What's wrong with that? This is a post to show users that other people are paying for it (social proof) and that the project is developing well, similar to other projects sharing how many contributions or first time pull requests they got this month. That doesn't mean that you have to show everyones salary, how much the lunch in the office is costing and include a raw export of their bookkeeping setup.
There's room for both.
The accompanying blog post says "The one thing you couldn't see was how well Ente is doing as a business. Now you can."
To the parent commenter's point, we don't have enough information to know if that's true.
EDIT: the founder is on this thread (https://news.ycombinator.com/item?id=48933905) providing more info and explains that adding expenses on would be too burdensome.
I’ll also add that private companies don’t have to do this at all.
So, yes, by comparison, this is very open.
Is it marketing material? Also yes. People who are considering using a small scale alternative to tech giant products will probably look at this and say “oh, this product has some traction, and this isn’t a fly by night business.”
What an unnecessarily negative and cynical reaction to what is neutral at worst and positive at best
> Businesses don’t operate based on revenue. They operate based on profit.
This does not bode well for the entire AI industry.
Public IPO as Ponzi scheme/shell game is a time-honored tradition.
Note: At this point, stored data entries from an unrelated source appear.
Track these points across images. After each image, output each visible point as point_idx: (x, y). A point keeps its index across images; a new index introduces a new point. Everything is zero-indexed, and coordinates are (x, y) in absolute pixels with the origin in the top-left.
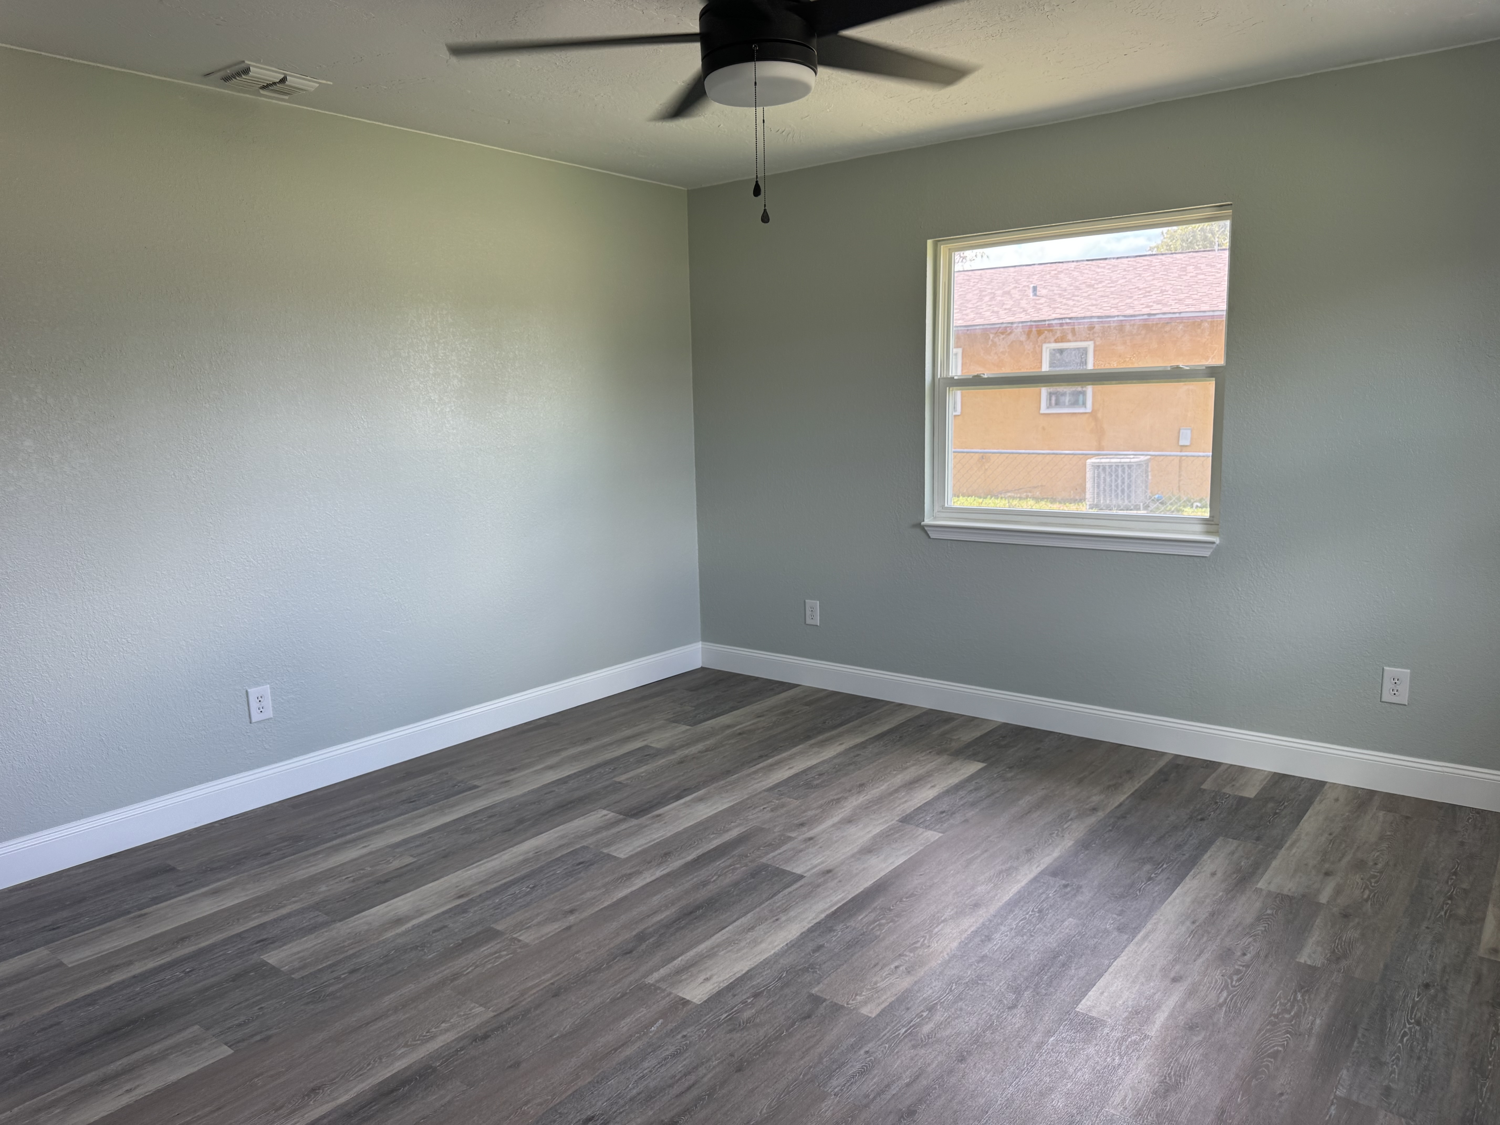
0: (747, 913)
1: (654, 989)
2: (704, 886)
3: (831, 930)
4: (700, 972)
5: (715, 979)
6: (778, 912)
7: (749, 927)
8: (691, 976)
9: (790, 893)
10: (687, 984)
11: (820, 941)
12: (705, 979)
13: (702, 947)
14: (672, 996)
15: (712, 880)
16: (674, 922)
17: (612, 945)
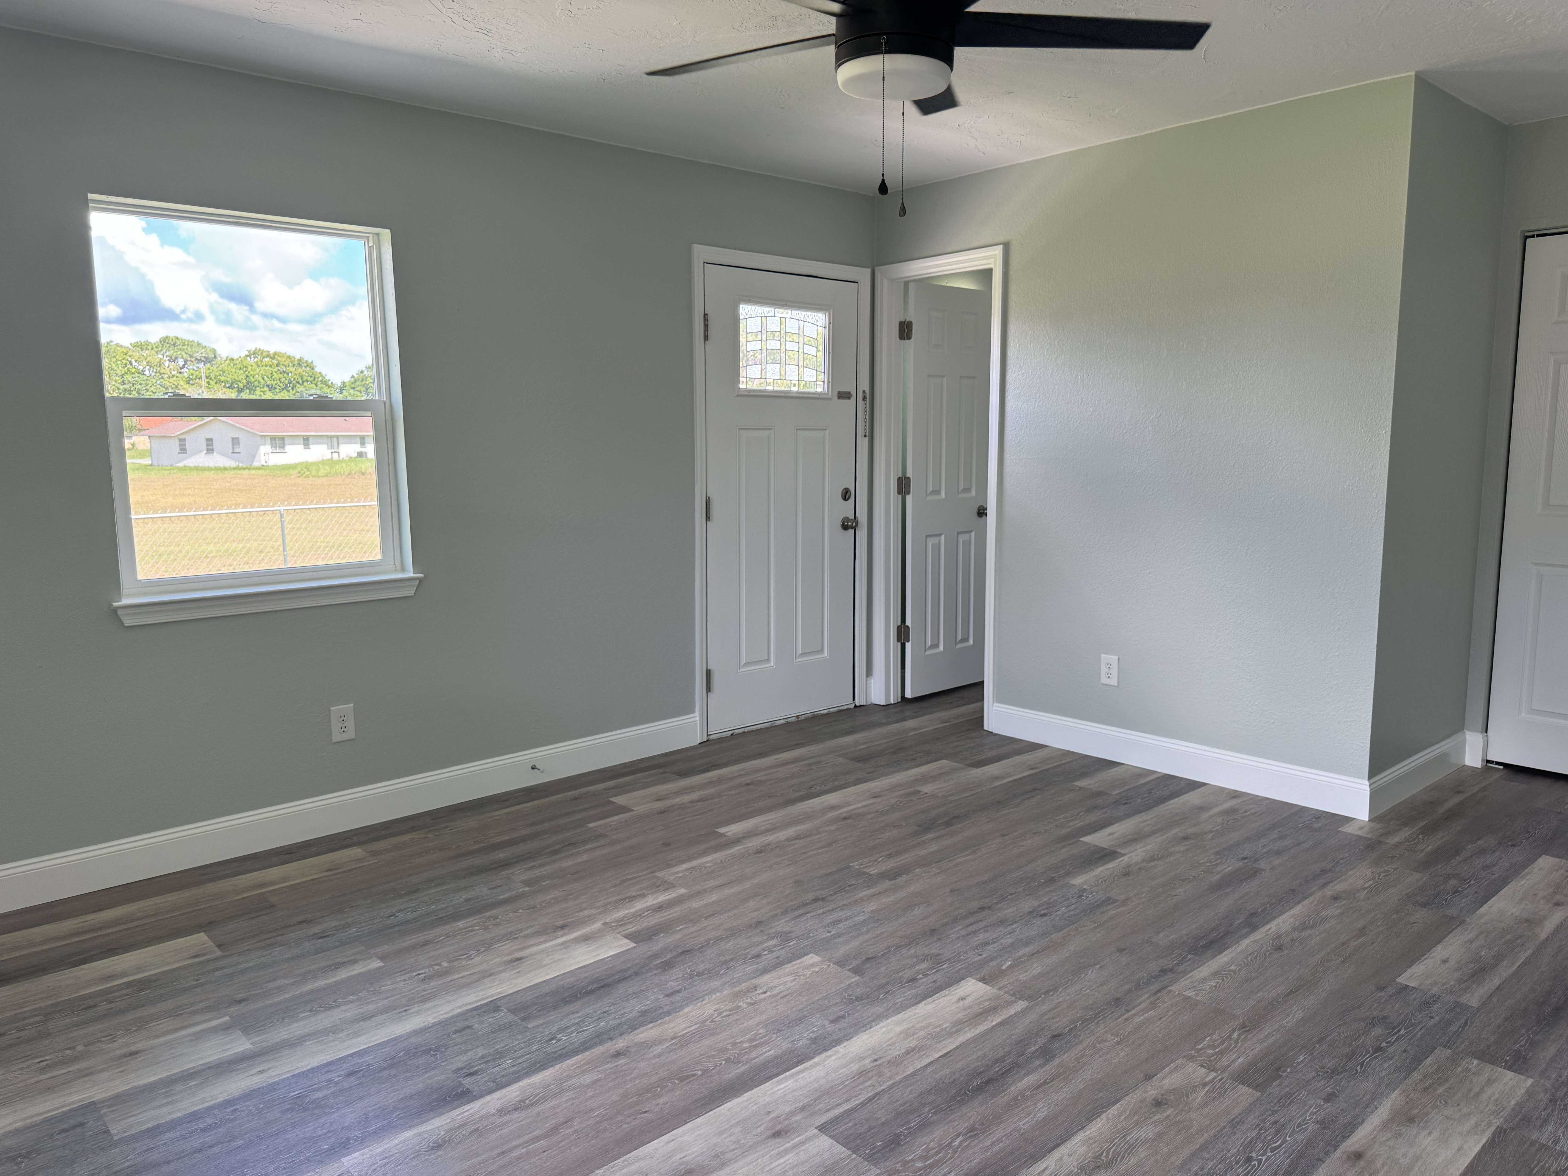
0: (915, 1073)
1: (1020, 993)
2: (972, 1129)
3: (814, 1040)
4: (970, 1007)
5: (955, 998)
6: (872, 1071)
7: (912, 1054)
8: (979, 1004)
9: (847, 1100)
10: (982, 996)
11: (830, 1028)
12: (965, 999)
13: (969, 1034)
14: (997, 987)
15: (961, 1138)
16: (1009, 1070)
17: (1080, 1047)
You can operate at a loss so long as you can get folks to bet they’ll get a return. The more people you can convince, the better you can do for yourself without being left holding the bag.
They poster goes into more details here
https://news.ycombinator.com/item?id=48933905
But also, this is not a very constructive comment. They're pushing a new product that based on the upvotes this community is interested it.
All you saw on that page was the revenue?
For a potential customer deciding whether to trust a relatively small app (compared to Google and Apple) with their memories, these are useful numbers. 50% increase in paying customers this year. Nearly half a million registered users, with a 40% growth in the last 6 months. 5% of their users are paying customers. Revenue topping a million. That's stuff I want to know if I'm subscribing and uploading all my pics to their servers. I want to know if they'll be around, and my stuff is safe.
> So for folks that don’t know better, this is a very cool thing ente is doing. For folks that run businesses and know better...
Oh please. Perhaps work on not jumping to conclusions too quickly.
>Businesses don’t operate based on revenue
Well, you have that right. But apparently they IPO based on even less.
> Businesses don’t operate based on revenue. They operate based on profit.
The most difficult part of a consumer SaaS or really selling anything on the internet is acquiring customers.
Zero revenue = zero profit automatically with no ability to ever make a profit.
If a startup has paying customers there's at least the chance to become profitable.